La grande innovation de cette prise de fonction réside dans la méthode. Dès son premier jour effectif, le Commandant DIMA a réuni ses collaborateurs et les opérateurs économiques pour une séance de diagnostic partagé.

Sa déclaration, « Je suis venu avec humilité, pour écouter et comprendre vos besoins réels avant d’agir », rompt avec l’image d’une administration douanière purement répressive. En instaurant un climat de transparence mutuelle, il cherche à transformer l’opérateur économique de « suspect potentiel » en « partenaire de croissance ». Cette approche collaborative est la clé de voûte de sa stratégie : si les opérateurs se sentent accompagnés et sécurisés, le civisme fiscal progressera naturellement.

Le Commandant DIMA possède le « mix » de compétences requis pour ce défi. Sa maîtrise de la surveillance (issue de son passage à la DGD) lui permettra de serrer les vis là où la fraude prospère, tandis que son sens du dialogue, affiché lors des réunions de Maroua, facilitera l’adhésion des troupes et des partenaires.

Cependant, sa réussite dépendra de sa capacité à  Maintenir la discipline au sein de ses propres unités (moralisation des comportements).

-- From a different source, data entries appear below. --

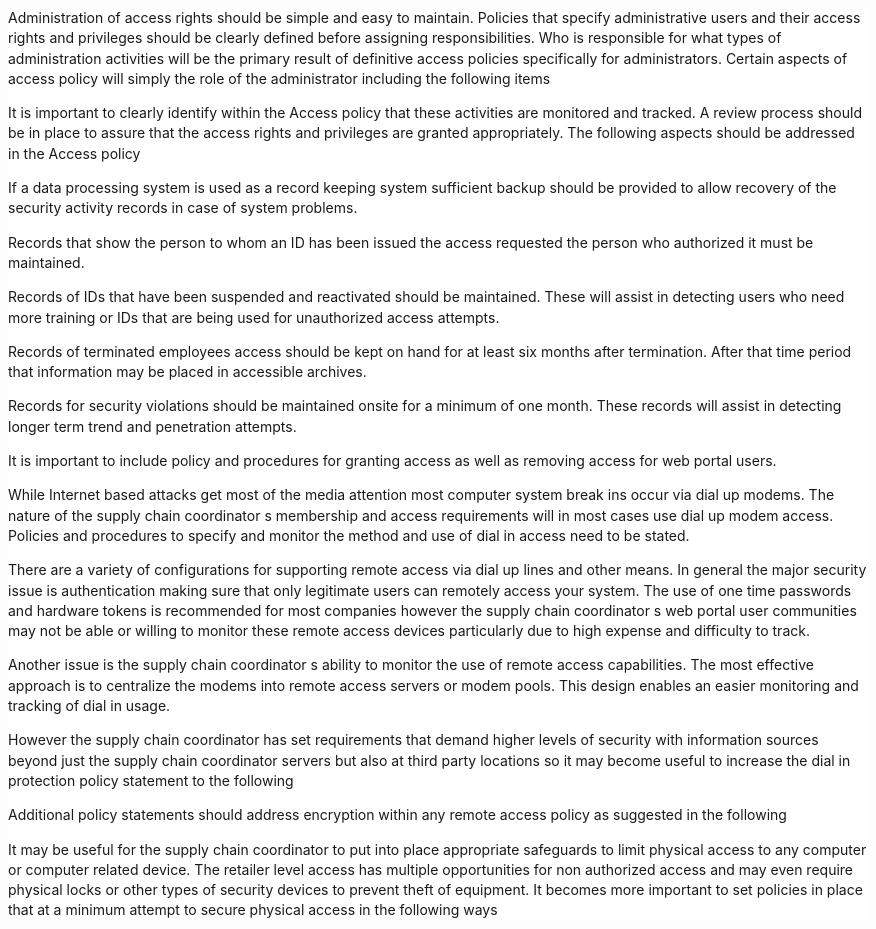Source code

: Administration of access rights should be simple and easy to maintain. Policies that specify administrative users and their access rights and privileges should be clearly defined before assigning responsibilities. Who is responsible for what types of administration activities will be the primary result of definitive access policies specifically for administrators. Certain aspects of access policy will simply the role of the administrator including the following items 

It is important to clearly identify within the Access policy that these activities are monitored and tracked. A review process should be in place to assure that the access rights and privileges are granted appropriately. The following aspects should be addressed in the Access policy 

If a data processing system is used as a record keeping system sufficient backup should be provided to allow recovery of the security activity records in case of system problems.

Records that show the person to whom an ID has been issued the access requested the person who authorized it must be maintained.

Records of IDs that have been suspended and reactivated should be maintained. These will assist in detecting users who need more training or IDs that are being used for unauthorized access attempts.

Records of terminated employees access should be kept on hand for at least six months after termination. After that time period that information may be placed in accessible archives.

Records for security violations should be maintained onsite for a minimum of one month. These records will assist in detecting longer term trend and penetration attempts.

It is important to include policy and procedures for granting access as well as removing access for web portal users.

While Internet based attacks get most of the media attention most computer system break ins occur via dial up modems. The nature of the supply chain coordinator s membership and access requirements will in most cases use dial up modem access. Policies and procedures to specify and monitor the method and use of dial in access need to be stated.

There are a variety of configurations for supporting remote access via dial up lines and other means. In general the major security issue is authentication making sure that only legitimate users can remotely access your system. The use of one time passwords and hardware tokens is recommended for most companies however the supply chain coordinator s web portal user communities may not be able or willing to monitor these remote access devices particularly due to high expense and difficulty to track.

Another issue is the supply chain coordinator s ability to monitor the use of remote access capabilities. The most effective approach is to centralize the modems into remote access servers or modem pools. This design enables an easier monitoring and tracking of dial in usage.

However the supply chain coordinator has set requirements that demand higher levels of security with information sources beyond just the supply chain coordinator servers but also at third party locations so it may become useful to increase the dial in protection policy statement to the following 

Additional policy statements should address encryption within any remote access policy as suggested in the following 

It may be useful for the supply chain coordinator to put into place appropriate safeguards to limit physical access to any computer or computer related device. The retailer level access has multiple opportunities for non authorized access and may even require physical locks or other types of security devices to prevent theft of equipment. It becomes more important to set policies in place that at a minimum attempt to secure physical access in the following ways 
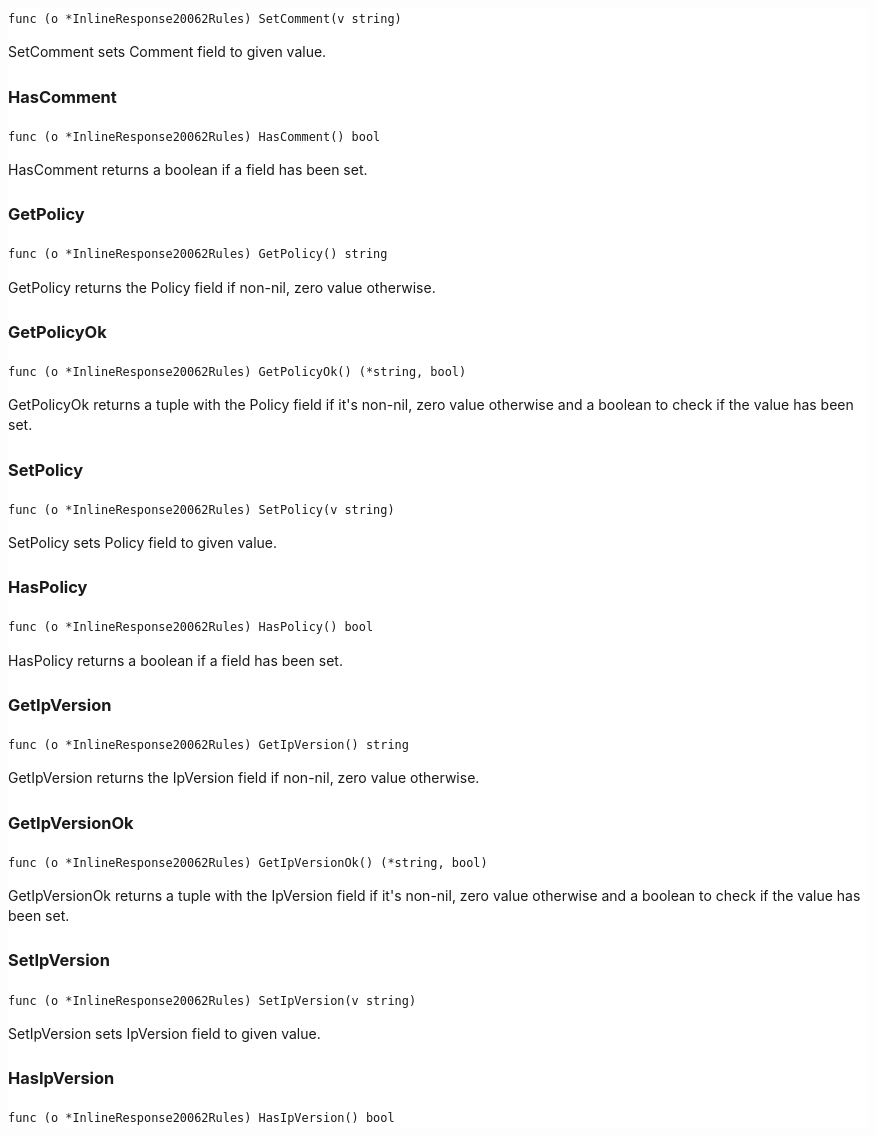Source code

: `func (o *InlineResponse20062Rules) SetComment(v string)`

SetComment sets Comment field to given value.

### HasComment

`func (o *InlineResponse20062Rules) HasComment() bool`

HasComment returns a boolean if a field has been set.

### GetPolicy

`func (o *InlineResponse20062Rules) GetPolicy() string`

GetPolicy returns the Policy field if non-nil, zero value otherwise.

### GetPolicyOk

`func (o *InlineResponse20062Rules) GetPolicyOk() (*string, bool)`

GetPolicyOk returns a tuple with the Policy field if it's non-nil, zero value otherwise
and a boolean to check if the value has been set.

### SetPolicy

`func (o *InlineResponse20062Rules) SetPolicy(v string)`

SetPolicy sets Policy field to given value.

### HasPolicy

`func (o *InlineResponse20062Rules) HasPolicy() bool`

HasPolicy returns a boolean if a field has been set.

### GetIpVersion

`func (o *InlineResponse20062Rules) GetIpVersion() string`

GetIpVersion returns the IpVersion field if non-nil, zero value otherwise.

### GetIpVersionOk

`func (o *InlineResponse20062Rules) GetIpVersionOk() (*string, bool)`

GetIpVersionOk returns a tuple with the IpVersion field if it's non-nil, zero value otherwise
and a boolean to check if the value has been set.

### SetIpVersion

`func (o *InlineResponse20062Rules) SetIpVersion(v string)`

SetIpVersion sets IpVersion field to given value.

### HasIpVersion

`func (o *InlineResponse20062Rules) HasIpVersion() bool`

Collaborer efficacement avec les forces de défense pour sécuriser les corridors commerciaux. Transformer les promesses de facilitation en réalités concrètes sur le terrain (reporting instantané, déblocage des situations).

Pour nous résumer, l’approche du nouveau Chef Secteur des Douanes de l’Extrême-Nord est une méthode de gestion de crise appliquée à l’administration fiscale. Dans un Extrême-Nord résilient mais éprouvé, le Commandant DIMA Quentin Achille se pose en chef d’orchestre d’une douane moderne : ferme sur les principes, mais souple dans l’accompagnement.

Le cap est fixé, les acteurs sont mobilisés, et les prochains trimestres diront si cette synergie suffira à transformer les défis sécuritaires en victoires économiques.